1982 yapımı bir bilimkurgu fimidir. iyidir güzeldir. sırf, yaratıcıyla yaratılanın diyalogları için bile izlenilebilir.
https://www.youtube.com/watch?v=NoAzpa1x7jU

efsanevi final sahnesiyle unutulmaz bir başyapıttır. ara ara açıp bu sahneyi izleyip hüzünlenmek elzemdir. şu monolog, şu müzik, şu yağmur damlaları arasına karışmış hüzünlü bakışlar. sanıyorum bu kadar etkileyici bir finale sahip film sayısı çok fazla değildir.

"i've seen things you people wouldn't believe. attack ships on fire off the shoulder of orion. i watched c-beams glitter in the dark near the tannhauser gate. all those moments will be lost in time, like tears in rain. time to die. "
"Siz insanların aklının almayacağı şeyler gördüm. Orion'un yamaçlarında yanan hücum gemileri, Tannhauser geçidinin yakınında karanlıkta parıldayan C-ışınlarını seyrettim. Tüm o anlar zamanla kaybolacaklar, tıpkı yağmurdaki gözyaşları gibi. Ölmek zamanı... " ve "Onun yaşamayacak olması çok kötü!

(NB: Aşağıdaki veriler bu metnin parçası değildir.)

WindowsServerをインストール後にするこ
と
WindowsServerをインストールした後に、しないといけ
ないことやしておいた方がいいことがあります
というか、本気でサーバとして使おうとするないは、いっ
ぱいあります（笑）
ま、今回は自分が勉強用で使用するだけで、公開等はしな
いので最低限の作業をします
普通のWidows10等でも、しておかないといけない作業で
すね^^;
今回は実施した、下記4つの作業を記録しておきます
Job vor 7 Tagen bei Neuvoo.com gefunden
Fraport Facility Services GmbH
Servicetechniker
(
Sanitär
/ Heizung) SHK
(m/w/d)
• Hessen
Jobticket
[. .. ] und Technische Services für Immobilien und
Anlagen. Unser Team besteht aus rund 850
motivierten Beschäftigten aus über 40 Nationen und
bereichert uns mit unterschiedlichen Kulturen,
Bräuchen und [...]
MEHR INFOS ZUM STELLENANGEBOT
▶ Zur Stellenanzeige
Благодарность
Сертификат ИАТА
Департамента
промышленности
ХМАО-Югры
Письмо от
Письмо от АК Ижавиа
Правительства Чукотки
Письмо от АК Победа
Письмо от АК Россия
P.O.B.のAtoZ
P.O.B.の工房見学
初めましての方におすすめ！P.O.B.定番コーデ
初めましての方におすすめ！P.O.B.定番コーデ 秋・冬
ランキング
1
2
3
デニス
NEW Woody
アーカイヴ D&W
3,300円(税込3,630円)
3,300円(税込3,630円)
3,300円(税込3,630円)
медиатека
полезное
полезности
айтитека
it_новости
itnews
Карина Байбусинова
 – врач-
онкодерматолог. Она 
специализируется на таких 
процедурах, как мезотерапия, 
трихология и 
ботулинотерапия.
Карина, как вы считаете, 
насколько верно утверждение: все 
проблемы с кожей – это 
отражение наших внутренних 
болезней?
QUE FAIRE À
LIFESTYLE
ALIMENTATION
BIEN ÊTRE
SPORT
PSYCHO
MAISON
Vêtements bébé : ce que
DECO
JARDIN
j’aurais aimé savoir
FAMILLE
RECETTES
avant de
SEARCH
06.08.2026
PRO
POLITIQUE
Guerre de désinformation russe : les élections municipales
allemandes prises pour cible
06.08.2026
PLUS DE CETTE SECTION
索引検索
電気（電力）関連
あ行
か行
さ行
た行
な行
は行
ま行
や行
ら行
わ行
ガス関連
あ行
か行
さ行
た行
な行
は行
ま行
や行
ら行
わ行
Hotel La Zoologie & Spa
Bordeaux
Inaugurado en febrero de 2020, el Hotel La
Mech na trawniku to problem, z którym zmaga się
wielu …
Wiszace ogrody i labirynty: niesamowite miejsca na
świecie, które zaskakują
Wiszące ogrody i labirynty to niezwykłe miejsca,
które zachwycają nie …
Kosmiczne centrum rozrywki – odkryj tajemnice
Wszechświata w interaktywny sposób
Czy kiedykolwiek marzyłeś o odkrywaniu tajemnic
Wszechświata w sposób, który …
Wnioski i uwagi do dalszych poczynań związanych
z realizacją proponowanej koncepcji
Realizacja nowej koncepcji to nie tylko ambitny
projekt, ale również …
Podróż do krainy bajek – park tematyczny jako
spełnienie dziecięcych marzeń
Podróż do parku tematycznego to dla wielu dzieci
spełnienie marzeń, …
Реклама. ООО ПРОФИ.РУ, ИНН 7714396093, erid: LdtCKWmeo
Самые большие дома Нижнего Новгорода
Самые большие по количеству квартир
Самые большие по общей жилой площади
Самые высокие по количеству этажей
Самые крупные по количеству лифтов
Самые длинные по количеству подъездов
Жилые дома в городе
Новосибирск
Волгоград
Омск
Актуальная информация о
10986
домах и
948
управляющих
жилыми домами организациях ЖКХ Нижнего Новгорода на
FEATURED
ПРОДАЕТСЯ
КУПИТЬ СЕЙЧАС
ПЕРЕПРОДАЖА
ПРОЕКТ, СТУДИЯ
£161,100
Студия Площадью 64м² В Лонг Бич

Zaten, kim yaşıyor ki? " gibi etkileyici replikleri olan 1982 yapımı bilimkurgu filmi.
Bilgisayar oyunu versiyonunu 1997 yılında oynamıştım, her oyuncunun mutlaka oynaması gereken aşmış bir sanat eseri. 33 yaşıma geldim, hala birkaç senede bir aklıma gelir.

böyle oyun yüz yılda bir gelir. şiddetle tavsiye ederim oynamanızı.

https://www.youtube.com/watch?v=JHkAZlq4HBs
Ridley scottun yönetmenliğini yaptığı 1982 yapımı kült bilimkurgu.
Ayrıca Film noir nitelikleri barındırmasıyla bilinir.
Ama tam anlamda film noir midir tartışılır.
dünyanın en güzel bilim-kurgu filmi. ötesi yok.
Genellikle türü itibariyle izlemeden önce aksiyon beklentisine soksa da aksine yavaş ilerleyen ve ağır bir film. Şahsi düşüncem felsefik bir film; insanları ve insanlığımızı ve bencilliğimizi eleştiren bunu da çok iyi bir şekilde yapan bir film. 82 senesine rağmen distopik çevre çok iyi oluşturulmuş göze batacak pek bir şey yok.
izlemeden önce beklentim bir hayli yüksekti. müzikler, yönetmen performansı, şehir ambyansı falan harika ama seneryo o kadar yavan ki filme konsantre olmakta zorlanıyorsunuz.
sıkılmadan izleyebilene helal olsun ne diyim.